Write the next part of the March 1865 city news roundup below, starting after its last sentence.

** Excerpt **
__________
The Civil War 150th Anniversary: March 1865

On the sunny side of fences, grass begins to make “a feeble display of green,” and along with singing birds signs of spring are “deliciously suggestive.” The Journal noted, “Many of our streets are in horrible condition. The city is either very poor, or its officials very careless of its reputation.” Jacob Voegtle began manufacturing Japanned and stamped tinware at his House Furnishing Emporium on East Washington St opposite the Court House. Long monopolized by Eastern manufacturers, Voegtle will furnish these products at New York rates. A meeting of master mechanics to “consider matters of mutual interest” selected carpenter B. V. Enos, president, and brick mason T. J. Vater, secretary. A committee was appointed to formulate “a plan of action for the master builders.”
__________
** Supplied data **

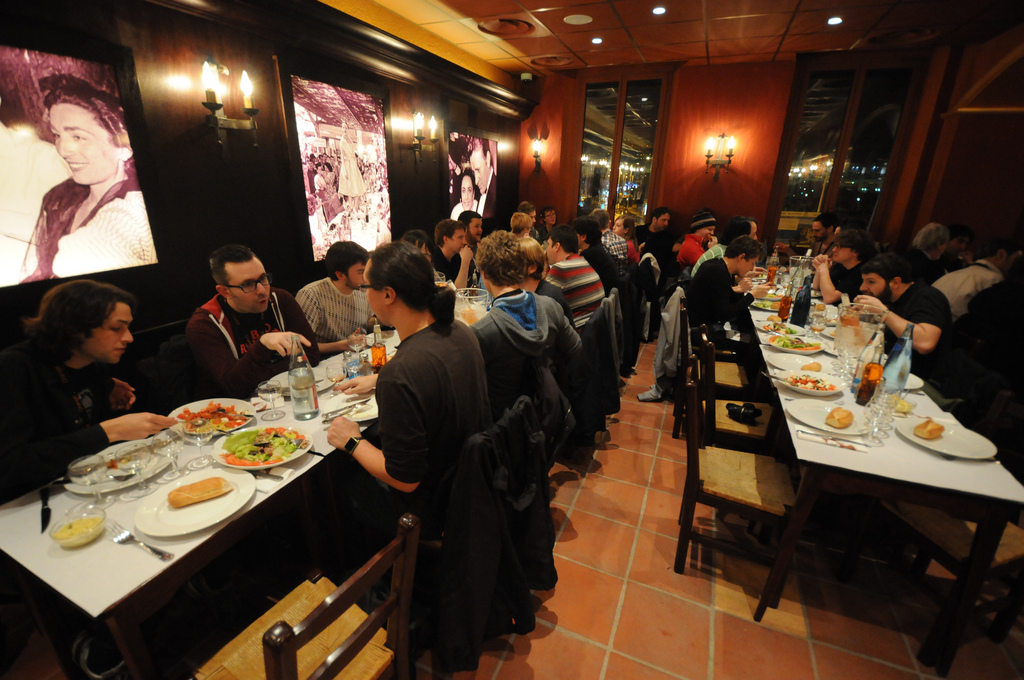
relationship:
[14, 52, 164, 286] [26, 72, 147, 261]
__________
** Result of the exercise **
Mrs. Emma Waller, as Lady Teazle, performed before a crowded Metropolitan Hall in “that grand old comedy” The School for Scandal. A grand concert was performed at the Fourth Presbyterian Church on its new organ, the largest in Indiana. Several of the city’s organists exhibited “the variety and power of the instrument.” The Fenian Brotherhood celebrated St. Patrick’s Day in the city with a procession followed by a “grand supper, music, songs, and toasts at the Palmer House.”
The mailboat General Lytle from Louisville stopped briefly at Madison, Indiana with Andrew Johnson, Vice President elect, on board. Several hundred persons present on the wharf called for a speech, and Gov. Johnson responded with a short address in which he said he “owed a lasting debt of gratitude” to the Hoosier State for being the first to urge him for vice president. Beneath a clear and beautiful sky, before thousands gathered at the nation’s Capitol, on Saturday, March 4, President Lincoln entered upon his second term; “He has done well.”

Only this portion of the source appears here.